Input data:
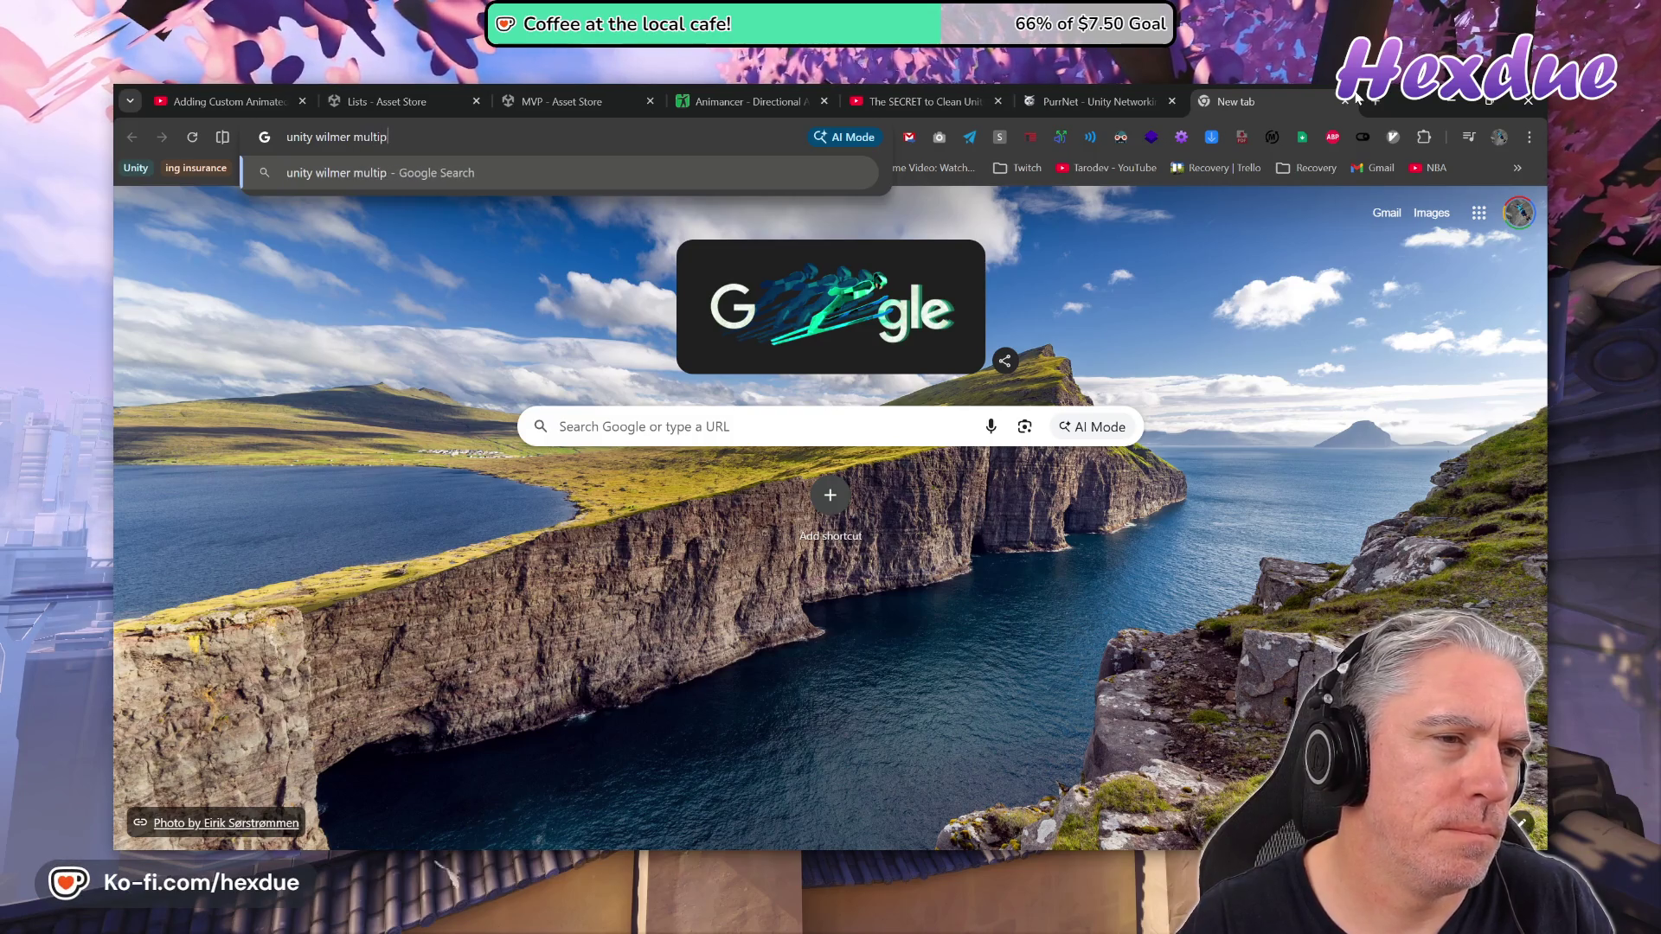
pyautogui.press('Return')
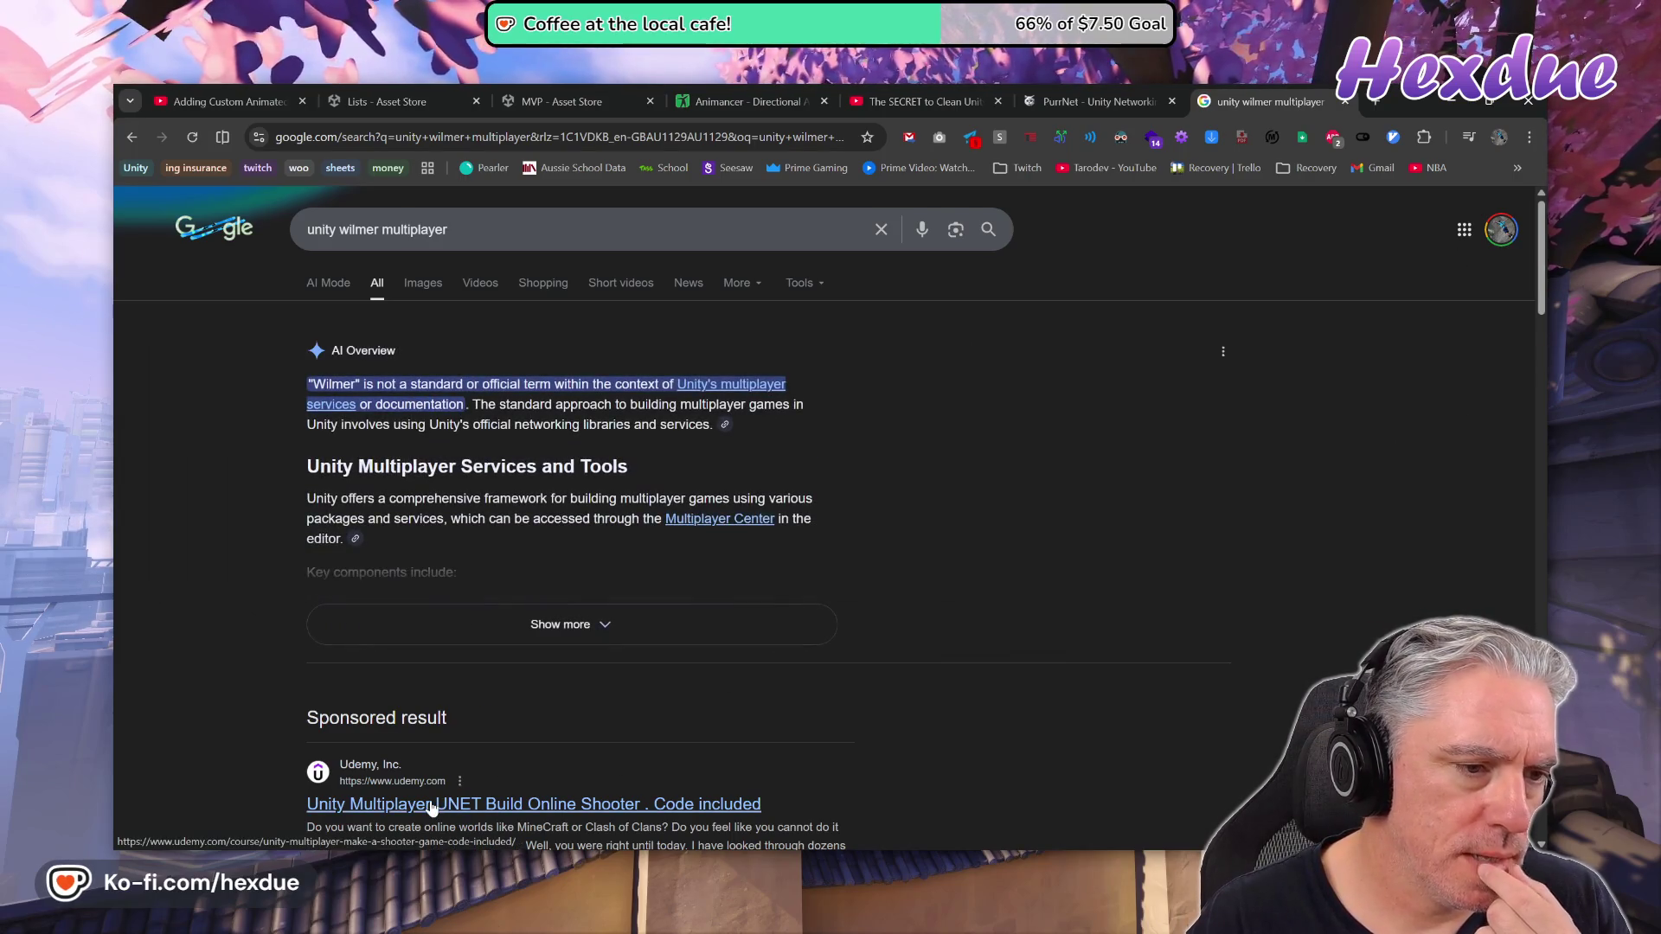
pyautogui.click(486, 286)
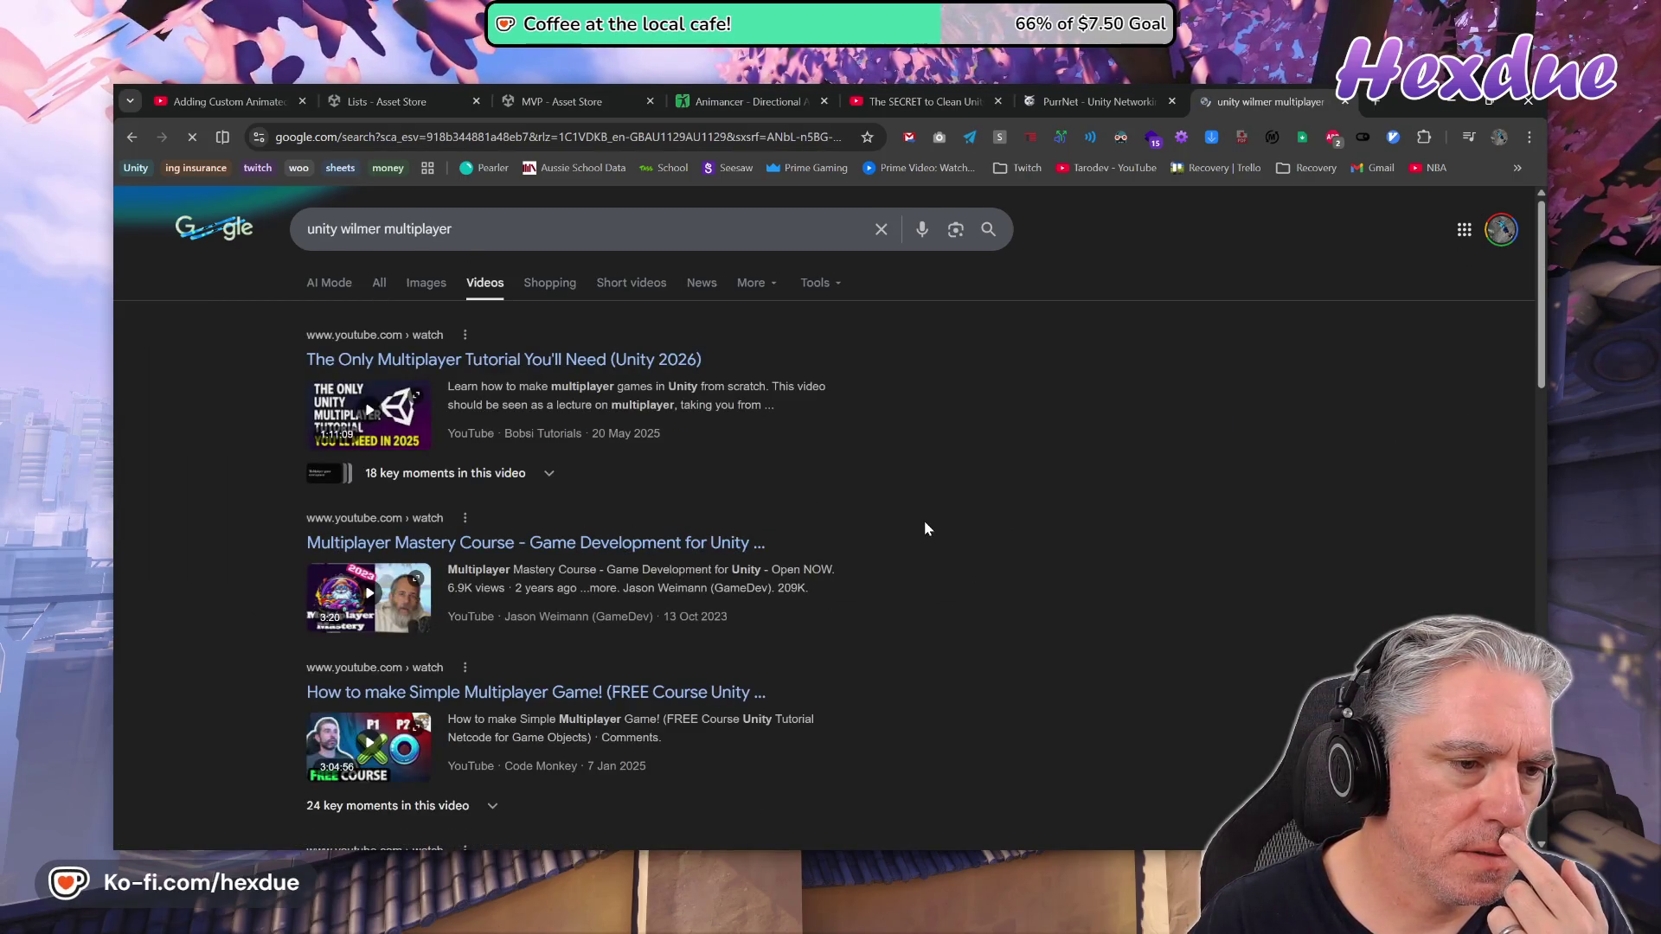
# Browse the video results, then delete 'wilmer' from the query
pyautogui.scroll(-5, 718, 536)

The task: Quote the data exactly, leaving every image out of the copy.

Answer box:
pyautogui.press('Return')
pyautogui.click(486, 286)
# Browse the video results, then delete 'wilmer' from the query
pyautogui.scroll(-5, 718, 536)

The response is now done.